WHAT YOU SHOULD DO → Write out the records below once more, exactly as they stand.

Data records
■ ■ ■ ■ ■

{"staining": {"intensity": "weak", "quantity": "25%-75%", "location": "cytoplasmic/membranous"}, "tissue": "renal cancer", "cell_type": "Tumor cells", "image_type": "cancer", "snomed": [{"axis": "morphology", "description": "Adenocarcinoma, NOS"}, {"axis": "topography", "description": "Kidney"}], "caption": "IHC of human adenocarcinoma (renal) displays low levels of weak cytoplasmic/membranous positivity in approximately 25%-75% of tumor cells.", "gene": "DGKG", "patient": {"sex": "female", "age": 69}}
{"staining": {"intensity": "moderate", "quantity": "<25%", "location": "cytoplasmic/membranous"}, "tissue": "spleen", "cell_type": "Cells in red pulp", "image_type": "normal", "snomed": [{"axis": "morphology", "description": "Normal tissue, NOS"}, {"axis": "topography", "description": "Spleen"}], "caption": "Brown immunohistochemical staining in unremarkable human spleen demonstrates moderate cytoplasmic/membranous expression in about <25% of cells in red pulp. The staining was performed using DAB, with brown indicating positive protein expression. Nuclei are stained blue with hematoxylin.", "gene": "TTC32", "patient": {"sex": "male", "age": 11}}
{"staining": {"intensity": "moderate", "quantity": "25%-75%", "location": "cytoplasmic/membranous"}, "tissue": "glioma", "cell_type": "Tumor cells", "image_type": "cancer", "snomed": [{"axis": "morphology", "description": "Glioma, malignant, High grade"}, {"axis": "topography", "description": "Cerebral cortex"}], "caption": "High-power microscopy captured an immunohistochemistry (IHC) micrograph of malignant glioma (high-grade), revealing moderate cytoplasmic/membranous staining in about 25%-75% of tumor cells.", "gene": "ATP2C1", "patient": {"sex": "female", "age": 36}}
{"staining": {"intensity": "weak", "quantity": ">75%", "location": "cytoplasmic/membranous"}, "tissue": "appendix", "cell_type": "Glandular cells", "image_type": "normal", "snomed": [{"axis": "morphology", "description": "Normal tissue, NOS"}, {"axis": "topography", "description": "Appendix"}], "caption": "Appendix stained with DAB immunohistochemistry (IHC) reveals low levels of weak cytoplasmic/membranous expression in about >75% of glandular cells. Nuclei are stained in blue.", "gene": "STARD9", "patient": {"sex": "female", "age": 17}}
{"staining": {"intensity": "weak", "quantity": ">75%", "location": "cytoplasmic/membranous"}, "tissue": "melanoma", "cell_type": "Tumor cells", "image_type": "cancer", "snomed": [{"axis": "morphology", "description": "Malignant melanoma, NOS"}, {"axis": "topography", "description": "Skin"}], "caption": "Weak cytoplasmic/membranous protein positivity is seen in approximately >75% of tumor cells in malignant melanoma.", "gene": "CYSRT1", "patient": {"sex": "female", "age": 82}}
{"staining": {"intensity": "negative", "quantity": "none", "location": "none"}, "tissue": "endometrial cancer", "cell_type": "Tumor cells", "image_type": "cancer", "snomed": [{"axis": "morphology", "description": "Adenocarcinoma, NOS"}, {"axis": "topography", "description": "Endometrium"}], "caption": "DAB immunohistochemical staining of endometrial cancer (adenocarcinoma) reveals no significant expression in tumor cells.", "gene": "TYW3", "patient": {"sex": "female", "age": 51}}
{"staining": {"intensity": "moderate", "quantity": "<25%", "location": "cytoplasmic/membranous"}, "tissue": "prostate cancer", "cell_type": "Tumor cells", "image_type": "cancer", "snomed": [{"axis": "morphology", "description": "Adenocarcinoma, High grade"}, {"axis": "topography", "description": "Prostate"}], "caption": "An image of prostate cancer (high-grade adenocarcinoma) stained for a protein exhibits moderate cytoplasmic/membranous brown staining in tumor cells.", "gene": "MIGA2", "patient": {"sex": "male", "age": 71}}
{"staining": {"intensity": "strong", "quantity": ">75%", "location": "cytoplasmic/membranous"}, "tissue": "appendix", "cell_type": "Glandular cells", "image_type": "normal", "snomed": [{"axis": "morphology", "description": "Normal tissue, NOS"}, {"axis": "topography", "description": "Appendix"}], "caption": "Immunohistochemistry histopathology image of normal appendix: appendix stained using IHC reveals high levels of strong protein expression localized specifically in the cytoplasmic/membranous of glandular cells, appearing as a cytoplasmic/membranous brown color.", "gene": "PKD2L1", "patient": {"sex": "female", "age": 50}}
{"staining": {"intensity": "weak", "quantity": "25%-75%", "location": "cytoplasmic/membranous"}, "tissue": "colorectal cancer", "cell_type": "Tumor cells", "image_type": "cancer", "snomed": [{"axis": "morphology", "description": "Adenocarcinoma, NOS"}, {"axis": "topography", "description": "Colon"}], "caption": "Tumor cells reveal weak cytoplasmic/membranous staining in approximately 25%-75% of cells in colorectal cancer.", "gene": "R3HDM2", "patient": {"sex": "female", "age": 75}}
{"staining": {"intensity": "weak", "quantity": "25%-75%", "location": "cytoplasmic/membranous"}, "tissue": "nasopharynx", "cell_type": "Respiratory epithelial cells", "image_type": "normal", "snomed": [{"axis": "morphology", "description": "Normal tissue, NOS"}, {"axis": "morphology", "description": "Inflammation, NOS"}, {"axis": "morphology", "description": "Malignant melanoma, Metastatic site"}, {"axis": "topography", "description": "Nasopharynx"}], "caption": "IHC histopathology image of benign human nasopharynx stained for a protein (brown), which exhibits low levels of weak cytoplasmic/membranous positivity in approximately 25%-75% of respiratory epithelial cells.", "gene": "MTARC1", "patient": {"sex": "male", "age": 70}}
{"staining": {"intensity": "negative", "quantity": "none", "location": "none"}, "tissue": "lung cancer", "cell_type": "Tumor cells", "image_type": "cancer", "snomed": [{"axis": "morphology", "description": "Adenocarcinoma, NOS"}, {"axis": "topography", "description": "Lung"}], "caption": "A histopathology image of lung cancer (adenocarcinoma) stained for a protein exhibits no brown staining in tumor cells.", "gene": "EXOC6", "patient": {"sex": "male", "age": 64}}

■ ■ ■ ■ ■

WRITTEN ANSWER →
{"staining": {"intensity": "weak", "quantity": "25%-75%", "location": "cytoplasmic/membranous"}, "tissue": "renal cancer", "cell_type": "Tumor cells", "image_type": "cancer", "snomed": [{"axis": "morphology", "description": "Adenocarcinoma, NOS"}, {"axis": "topography", "description": "Kidney"}], "caption": "IHC of human adenocarcinoma (renal) displays low levels of weak cytoplasmic/membranous positivity in approximately 25%-75% of tumor cells.", "gene": "DGKG", "patient": {"sex": "female", "age": 69}}
{"staining": {"intensity": "moderate", "quantity": "<25%", "location": "cytoplasmic/membranous"}, "tissue": "spleen", "cell_type": "Cells in red pulp", "image_type": "normal", "snomed": [{"axis": "morphology", "description": "Normal tissue, NOS"}, {"axis": "topography", "description": "Spleen"}], "caption": "Brown immunohistochemical staining in unremarkable human spleen demonstrates moderate cytoplasmic/membranous expression in about <25% of cells in red pulp. The staining was performed using DAB, with brown indicating positive protein expression. Nuclei are stained blue with hematoxylin.", "gene": "TTC32", "patient": {"sex": "male", "age": 11}}
{"staining": {"intensity": "moderate", "quantity": "25%-75%", "location": "cytoplasmic/membranous"}, "tissue": "glioma", "cell_type": "Tumor cells", "image_type": "cancer", "snomed": [{"axis": "morphology", "description": "Glioma, malignant, High grade"}, {"axis": "topography", "description": "Cerebral cortex"}], "caption": "High-power microscopy captured an immunohistochemistry (IHC) micrograph of malignant glioma (high-grade), revealing moderate cytoplasmic/membranous staining in about 25%-75% of tumor cells.", "gene": "ATP2C1", "patient": {"sex": "female", "age": 36}}
{"staining": {"intensity": "weak", "quantity": ">75%", "location": "cytoplasmic/membranous"}, "tissue": "appendix", "cell_type": "Glandular cells", "image_type": "normal", "snomed": [{"axis": "morphology", "description": "Normal tissue, NOS"}, {"axis": "topography", "description": "Appendix"}], "caption": "Appendix stained with DAB immunohistochemistry (IHC) reveals low levels of weak cytoplasmic/membranous expression in about >75% of glandular cells. Nuclei are stained in blue.", "gene": "STARD9", "patient": {"sex": "female", "age": 17}}
{"staining": {"intensity": "weak", "quantity": ">75%", "location": "cytoplasmic/membranous"}, "tissue": "melanoma", "cell_type": "Tumor cells", "image_type": "cancer", "snomed": [{"axis": "morphology", "description": "Malignant melanoma, NOS"}, {"axis": "topography", "description": "Skin"}], "caption": "Weak cytoplasmic/membranous protein positivity is seen in approximately >75% of tumor cells in malignant melanoma.", "gene": "CYSRT1", "patient": {"sex": "female", "age": 82}}
{"staining": {"intensity": "negative", "quantity": "none", "location": "none"}, "tissue": "endometrial cancer", "cell_type": "Tumor cells", "image_type": "cancer", "snomed": [{"axis": "morphology", "description": "Adenocarcinoma, NOS"}, {"axis": "topography", "description": "Endometrium"}], "caption": "DAB immunohistochemical staining of endometrial cancer (adenocarcinoma) reveals no significant expression in tumor cells.", "gene": "TYW3", "patient": {"sex": "female", "age": 51}}
{"staining": {"intensity": "moderate", "quantity": "<25%", "location": "cytoplasmic/membranous"}, "tissue": "prostate cancer", "cell_type": "Tumor cells", "image_type": "cancer", "snomed": [{"axis": "morphology", "description": "Adenocarcinoma, High grade"}, {"axis": "topography", "description": "Prostate"}], "caption": "An image of prostate cancer (high-grade adenocarcinoma) stained for a protein exhibits moderate cytoplasmic/membranous brown staining in tumor cells.", "gene": "MIGA2", "patient": {"sex": "male", "age": 71}}
{"staining": {"intensity": "strong", "quantity": ">75%", "location": "cytoplasmic/membranous"}, "tissue": "appendix", "cell_type": "Glandular cells", "image_type": "normal", "snomed": [{"axis": "morphology", "description": "Normal tissue, NOS"}, {"axis": "topography", "description": "Appendix"}], "caption": "Immunohistochemistry histopathology image of normal appendix: appendix stained using IHC reveals high levels of strong protein expression localized specifically in the cytoplasmic/membranous of glandular cells, appearing as a cytoplasmic/membranous brown color.", "gene": "PKD2L1", "patient": {"sex": "female", "age": 50}}
{"staining": {"intensity": "weak", "quantity": "25%-75%", "location": "cytoplasmic/membranous"}, "tissue": "colorectal cancer", "cell_type": "Tumor cells", "image_type": "cancer", "snomed": [{"axis": "morphology", "description": "Adenocarcinoma, NOS"}, {"axis": "topography", "description": "Colon"}], "caption": "Tumor cells reveal weak cytoplasmic/membranous staining in approximately 25%-75% of cells in colorectal cancer.", "gene": "R3HDM2", "patient": {"sex": "female", "age": 75}}
{"staining": {"intensity": "weak", "quantity": "25%-75%", "location": "cytoplasmic/membranous"}, "tissue": "nasopharynx", "cell_type": "Respiratory epithelial cells", "image_type": "normal", "snomed": [{"axis": "morphology", "description": "Normal tissue, NOS"}, {"axis": "morphology", "description": "Inflammation, NOS"}, {"axis": "morphology", "description": "Malignant melanoma, Metastatic site"}, {"axis": "topography", "description": "Nasopharynx"}], "caption": "IHC histopathology image of benign human nasopharynx stained for a protein (brown), which exhibits low levels of weak cytoplasmic/membranous positivity in approximately 25%-75% of respiratory epithelial cells.", "gene": "MTARC1", "patient": {"sex": "male", "age": 70}}
{"staining": {"intensity": "negative", "quantity": "none", "location": "none"}, "tissue": "lung cancer", "cell_type": "Tumor cells", "image_type": "cancer", "snomed": [{"axis": "morphology", "description": "Adenocarcinoma, NOS"}, {"axis": "topography", "description": "Lung"}], "caption": "A histopathology image of lung cancer (adenocarcinoma) stained for a protein exhibits no brown staining in tumor cells.", "gene": "EXOC6", "patient": {"sex": "male", "age": 64}}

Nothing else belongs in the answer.